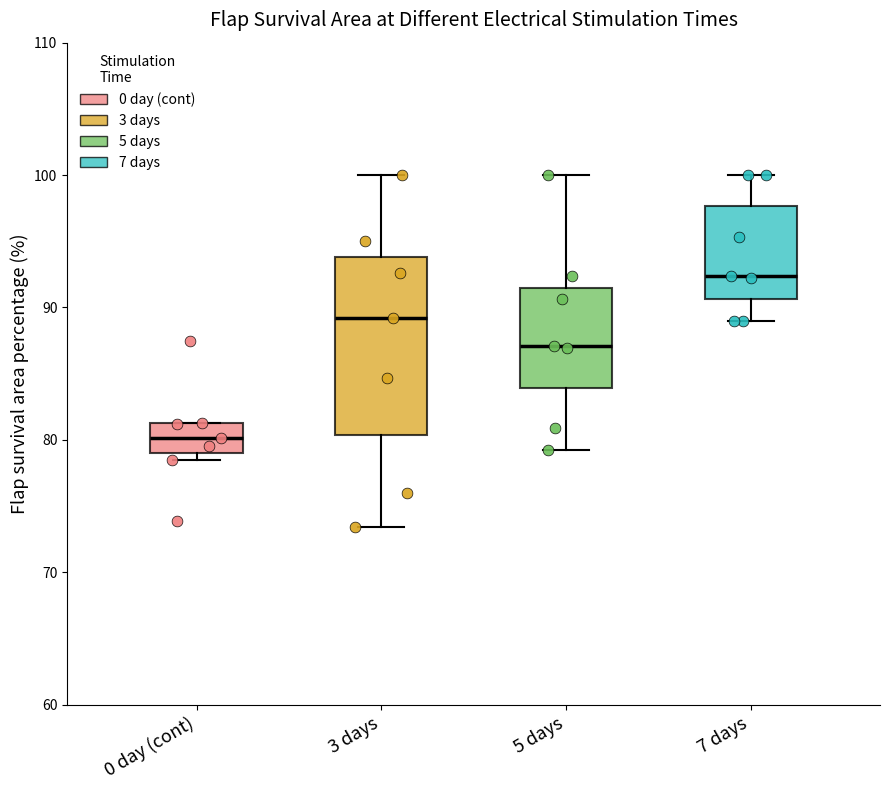

Where does the lower whisker of the box for 7 days end on the y-axis? The values are not printed on the chart, so give them approximately, as read against the axis.

89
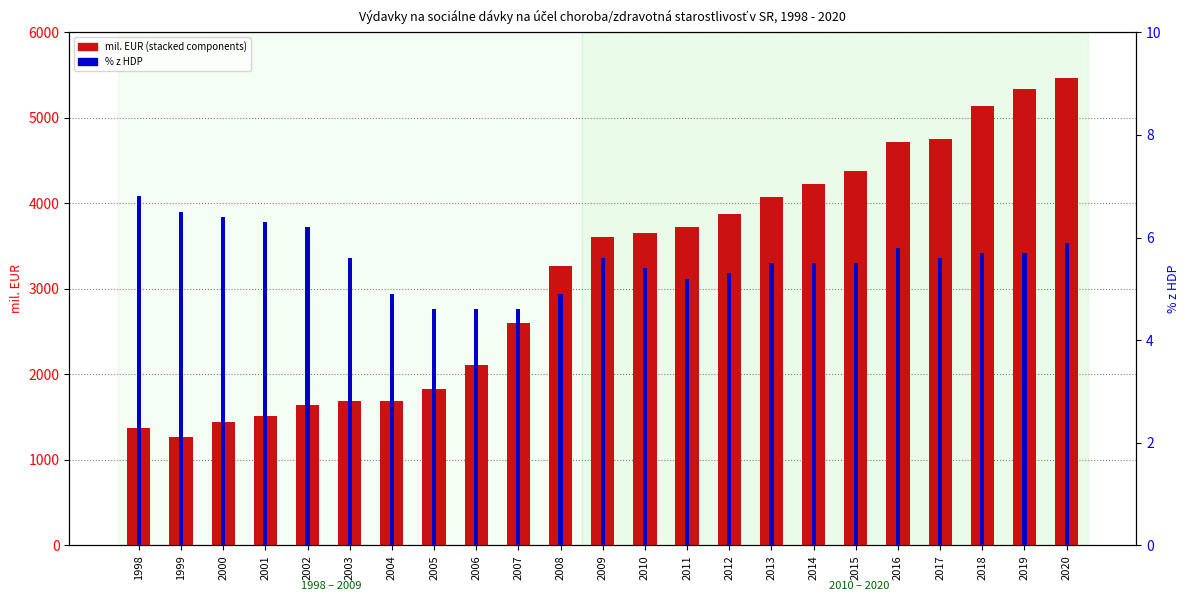

What is the average value of the Ambulantná starostlivosť series?

1072.1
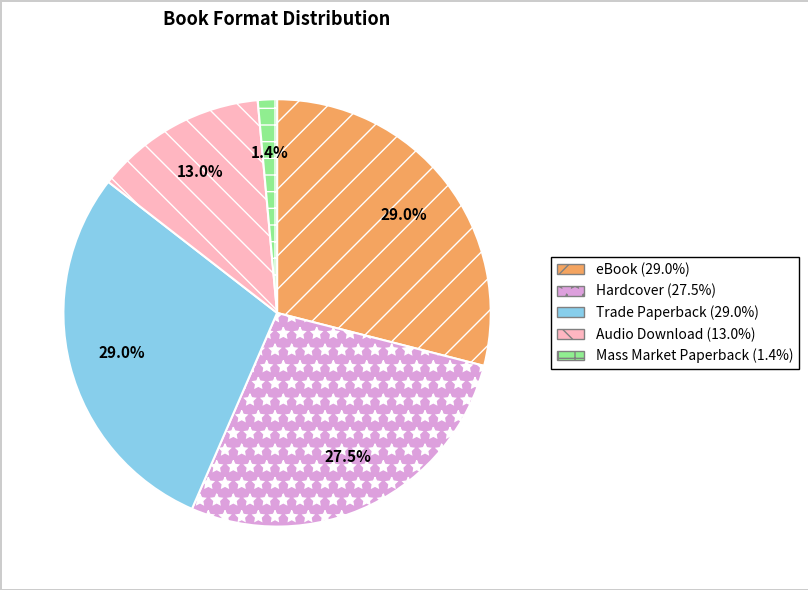

Which category has the smallest portion of the pie?

Mass Market Paperback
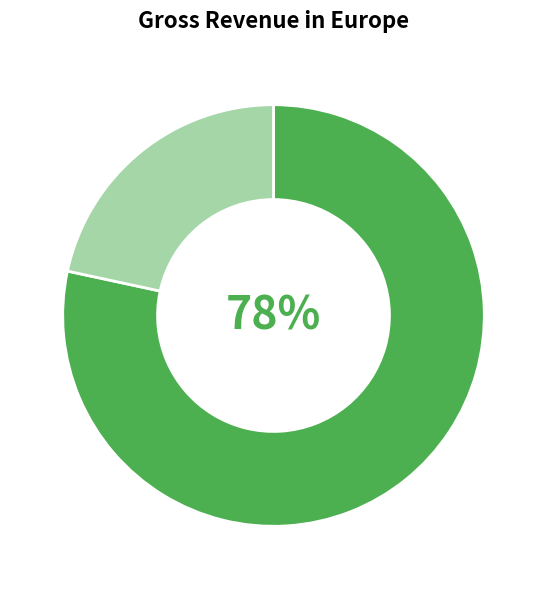

To the nearest percent, what is the average slice percentage?

50%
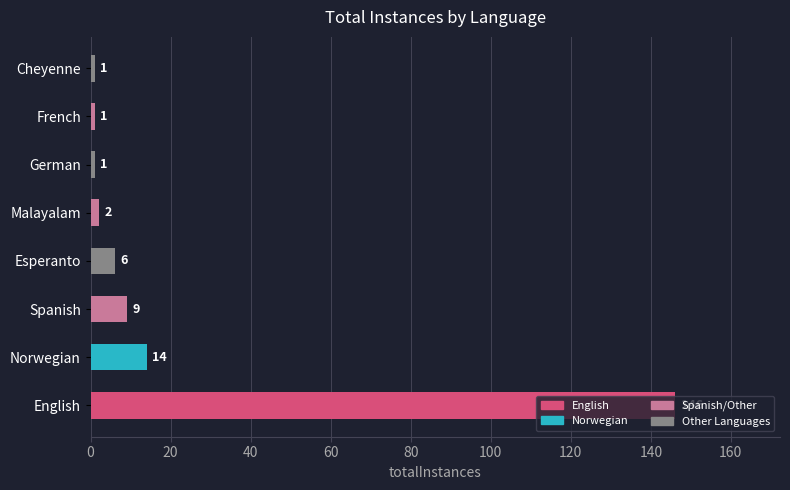

What is the difference between the maximum and minimum values?

145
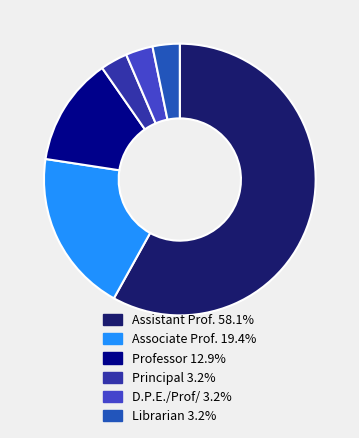

Is there any slice that represents more than half of the pie?

Yes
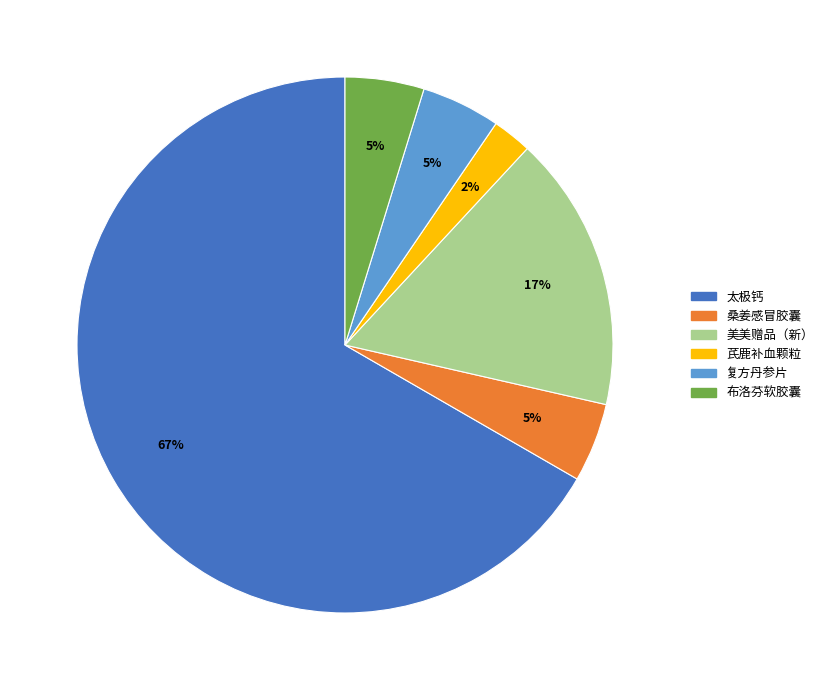

Is the sum of 太极钙 and 复方丹参片 greater than half?

Yes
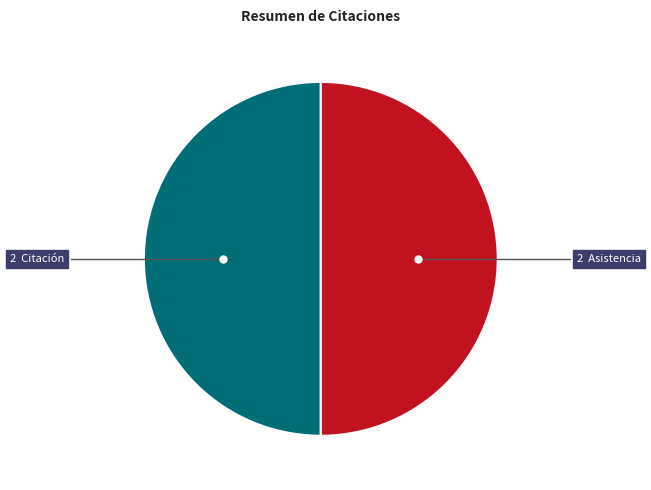

Count the number of slices in the pie.

2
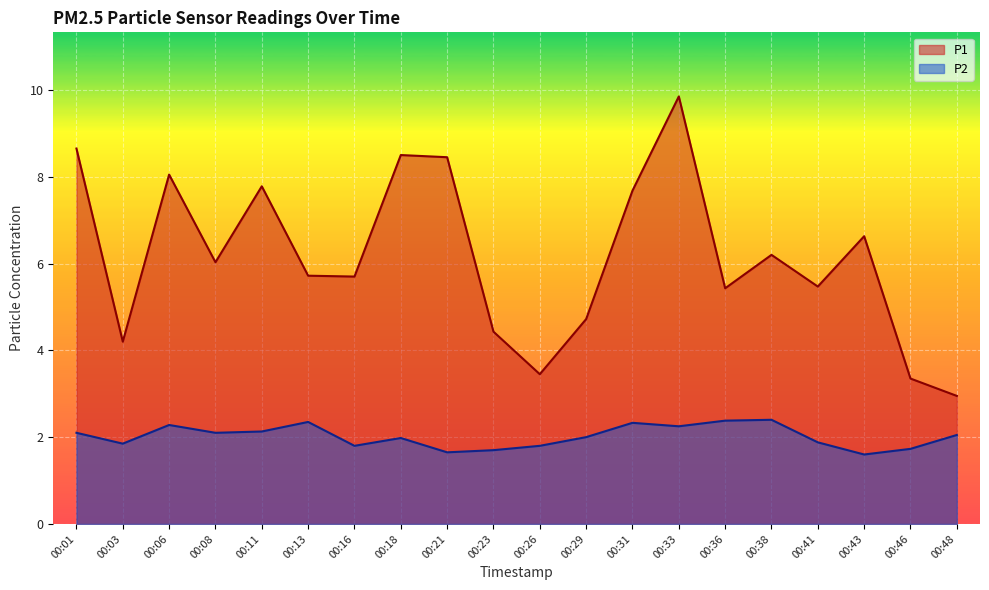

The P1 series shows 11.2 at 00:21. True or false?

False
####################
## What is needed
Return the stretch of lines from the one containing "To the nearest" through the end of the lines, each line unchanged, and leave the pictures out.

## Solution
To the nearest percent, what is the average slice percentage?

50%

What is the difference between the maximum and minimum values?

145

Is there any slice that represents more than half of the pie?

Yes

Is the sum of 太极钙 and 复方丹参片 greater than half?

Yes

Count the number of slices in the pie.

2

The P1 series shows 11.2 at 00:21. True or false?

False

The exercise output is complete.